A ciência sempre foi algo que deveria existir por si mesma. De novo segundo Aristóteles, uma coisa tem um valor máximo e pode servir de objetivo apenas se ela tem um valor intrínseco, i.e., se ela não está sujeita a outro fim que não ela mesma. A vida teorética não está sujeita a nada, ela é pura contemplação, ao contemplar o contemplador não visa preencher ou realizar outro fim que não a própria contemplação. Então, se a contemplação estivesse sujeita a outra coisa, ela perderia seu valor. Por isso que a contemplação e a ciência, para Aristóteles, Platão e os medievais, jamais deveriam estar sujeitas a outro objetivo que não a própria contemplação ela mesma. Portanto, a noção de que alguma coisa só tem valor quando ela serve, por exemplo, ao mercado, ou às “riquezas”, para um grego, um homem antigo em qualquer lugar do mundo, ou mesmo um homem medieval, soaria no mínimo cômico, senão irônico. De um modo ou de outro, soaria assim: satânico. Pois é através da contemplação que contatamos os deuses e recebemos sabedoria, o bom e o belo, a justiça etc.; se a contemplação for sujeitada a um fim exclusivamente terreno, titânico ou material, ela estará servindo não aos deuses, mas a outro tipo de “coisa”, a saber entidades “subterrâneas”, obscuras, de algum modo inimigas, que têm o caráter de desviar a mente humana, distraí-la para fins estranhos e perigosos.
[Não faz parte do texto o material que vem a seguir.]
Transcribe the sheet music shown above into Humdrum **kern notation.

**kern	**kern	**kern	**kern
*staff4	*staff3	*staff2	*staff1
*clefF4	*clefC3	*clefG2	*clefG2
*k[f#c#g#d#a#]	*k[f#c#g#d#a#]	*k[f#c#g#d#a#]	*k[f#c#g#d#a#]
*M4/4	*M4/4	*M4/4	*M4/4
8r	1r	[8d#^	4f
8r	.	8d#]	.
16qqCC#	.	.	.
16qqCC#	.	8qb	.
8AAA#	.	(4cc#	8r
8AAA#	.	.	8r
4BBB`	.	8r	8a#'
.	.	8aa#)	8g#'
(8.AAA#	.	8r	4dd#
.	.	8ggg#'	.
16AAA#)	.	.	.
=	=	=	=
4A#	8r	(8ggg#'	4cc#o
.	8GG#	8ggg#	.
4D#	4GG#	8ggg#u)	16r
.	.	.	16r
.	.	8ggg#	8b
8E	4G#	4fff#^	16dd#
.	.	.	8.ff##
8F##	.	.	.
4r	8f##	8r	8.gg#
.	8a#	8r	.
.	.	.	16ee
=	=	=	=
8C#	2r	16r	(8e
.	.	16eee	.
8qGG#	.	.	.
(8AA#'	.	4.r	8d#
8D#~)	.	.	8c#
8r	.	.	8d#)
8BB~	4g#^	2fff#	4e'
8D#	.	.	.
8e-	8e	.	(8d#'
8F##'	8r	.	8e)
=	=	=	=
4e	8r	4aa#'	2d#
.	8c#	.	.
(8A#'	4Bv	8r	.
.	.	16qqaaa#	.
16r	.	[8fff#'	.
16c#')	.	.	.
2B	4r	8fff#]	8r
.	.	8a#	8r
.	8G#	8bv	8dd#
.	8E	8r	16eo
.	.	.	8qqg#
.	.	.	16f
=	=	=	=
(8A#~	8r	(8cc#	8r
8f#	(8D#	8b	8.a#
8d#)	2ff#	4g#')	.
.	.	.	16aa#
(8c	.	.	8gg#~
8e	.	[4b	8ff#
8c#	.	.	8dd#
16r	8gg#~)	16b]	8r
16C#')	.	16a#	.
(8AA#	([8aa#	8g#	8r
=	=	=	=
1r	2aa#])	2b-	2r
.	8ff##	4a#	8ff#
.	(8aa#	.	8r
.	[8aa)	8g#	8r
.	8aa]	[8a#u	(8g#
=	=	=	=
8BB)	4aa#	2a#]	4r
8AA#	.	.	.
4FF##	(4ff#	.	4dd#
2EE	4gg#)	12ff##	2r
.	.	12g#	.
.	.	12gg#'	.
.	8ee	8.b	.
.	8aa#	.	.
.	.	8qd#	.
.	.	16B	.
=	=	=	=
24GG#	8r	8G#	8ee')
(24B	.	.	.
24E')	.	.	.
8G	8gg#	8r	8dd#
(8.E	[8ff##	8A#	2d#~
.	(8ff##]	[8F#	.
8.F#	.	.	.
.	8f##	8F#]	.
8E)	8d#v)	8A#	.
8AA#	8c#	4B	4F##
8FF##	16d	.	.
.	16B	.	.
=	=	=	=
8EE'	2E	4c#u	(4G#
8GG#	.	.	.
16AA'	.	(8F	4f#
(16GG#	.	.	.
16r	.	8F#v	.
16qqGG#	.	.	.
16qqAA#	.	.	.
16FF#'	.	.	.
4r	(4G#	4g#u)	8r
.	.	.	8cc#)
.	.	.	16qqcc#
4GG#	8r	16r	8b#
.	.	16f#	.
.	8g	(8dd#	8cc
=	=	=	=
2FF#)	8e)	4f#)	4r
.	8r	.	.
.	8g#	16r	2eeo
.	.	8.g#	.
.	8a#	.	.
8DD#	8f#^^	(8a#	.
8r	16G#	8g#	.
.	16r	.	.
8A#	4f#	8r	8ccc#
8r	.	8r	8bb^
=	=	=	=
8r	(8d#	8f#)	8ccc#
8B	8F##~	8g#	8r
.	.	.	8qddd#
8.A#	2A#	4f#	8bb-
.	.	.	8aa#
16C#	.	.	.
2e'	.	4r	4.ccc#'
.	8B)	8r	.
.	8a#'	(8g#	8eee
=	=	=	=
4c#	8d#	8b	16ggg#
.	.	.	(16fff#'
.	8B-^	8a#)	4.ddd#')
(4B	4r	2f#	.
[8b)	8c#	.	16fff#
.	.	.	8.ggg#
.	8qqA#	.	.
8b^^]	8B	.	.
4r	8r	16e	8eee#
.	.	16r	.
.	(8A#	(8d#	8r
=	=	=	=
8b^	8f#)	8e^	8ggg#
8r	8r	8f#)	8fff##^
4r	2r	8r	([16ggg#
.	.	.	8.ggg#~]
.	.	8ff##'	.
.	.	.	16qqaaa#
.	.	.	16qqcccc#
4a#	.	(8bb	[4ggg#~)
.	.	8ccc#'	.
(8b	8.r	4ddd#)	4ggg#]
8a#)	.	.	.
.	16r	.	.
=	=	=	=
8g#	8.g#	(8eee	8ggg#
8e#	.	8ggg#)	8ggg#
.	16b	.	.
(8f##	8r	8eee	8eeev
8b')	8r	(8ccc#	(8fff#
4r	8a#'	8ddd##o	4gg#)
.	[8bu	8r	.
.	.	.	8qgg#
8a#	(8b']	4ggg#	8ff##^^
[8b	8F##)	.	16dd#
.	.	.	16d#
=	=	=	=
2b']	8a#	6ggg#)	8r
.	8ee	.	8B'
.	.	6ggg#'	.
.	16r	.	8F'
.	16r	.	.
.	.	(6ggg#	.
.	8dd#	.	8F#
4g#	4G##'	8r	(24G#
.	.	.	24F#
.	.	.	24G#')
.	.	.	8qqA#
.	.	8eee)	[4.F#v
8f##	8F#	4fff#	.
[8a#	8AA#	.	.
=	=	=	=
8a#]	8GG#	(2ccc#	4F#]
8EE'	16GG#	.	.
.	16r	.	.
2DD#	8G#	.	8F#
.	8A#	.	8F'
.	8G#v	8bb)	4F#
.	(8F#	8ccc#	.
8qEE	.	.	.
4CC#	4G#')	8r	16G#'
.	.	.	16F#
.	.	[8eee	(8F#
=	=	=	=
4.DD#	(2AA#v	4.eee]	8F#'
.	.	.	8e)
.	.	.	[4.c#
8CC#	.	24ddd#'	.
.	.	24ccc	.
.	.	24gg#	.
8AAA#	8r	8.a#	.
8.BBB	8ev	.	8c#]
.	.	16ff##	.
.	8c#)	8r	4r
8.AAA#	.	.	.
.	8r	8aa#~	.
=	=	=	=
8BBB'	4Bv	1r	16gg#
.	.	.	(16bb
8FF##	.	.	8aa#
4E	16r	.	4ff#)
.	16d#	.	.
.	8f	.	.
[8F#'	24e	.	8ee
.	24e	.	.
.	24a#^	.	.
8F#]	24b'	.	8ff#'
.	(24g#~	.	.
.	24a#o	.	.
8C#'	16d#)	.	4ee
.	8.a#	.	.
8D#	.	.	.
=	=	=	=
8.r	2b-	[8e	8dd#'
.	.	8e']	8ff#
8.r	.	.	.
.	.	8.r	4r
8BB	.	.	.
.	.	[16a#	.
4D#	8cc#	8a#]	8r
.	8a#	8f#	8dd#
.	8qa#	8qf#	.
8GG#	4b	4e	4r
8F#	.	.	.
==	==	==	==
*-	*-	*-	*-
Para Jâmblico, por exemplo, um neoplatônico importante, que influenciou largamente o desenvolvimento científico e religioso no Ocidente e no Oriente Próximo, a matemática pitagórica, que compreendia o núcleo duro de toda atividade científica, servia para purificar a alma dos elementos obscuros, “terrenos”, a fim de torna-la leve, límpida, e fazê-la ascender aos deuses. As ciências tinham em geral um aspecto ao mesmo tempo religioso, pois os princípios científicos ensinavam também a teologia e inspiravam ao bom e belo transcendente, e tinha também um aspecto ético/político, pois o aprendizado funcionava como uma paideia capaz de tornar mais sutil os hábitos e os pensamentos do aluno, que, na medida em que ascendia espiritualmente, também ascendia politicamente rumo a níveis superiores na hierarquia humana.

Aqui, de novo, e assim sempre, o objetivo da ciência está voltado à contemplação pura, à teoria, à especulação, à kalokagatia ou o bom e belo como ideal e modo de vida, como felicidade. Nada de “aplicação” e muito menos de “gerar riqueza” para um tal de “mercado”. O mercado é o reino de Mammon, e não se pode servir a dois senhores ao mesmo tempo.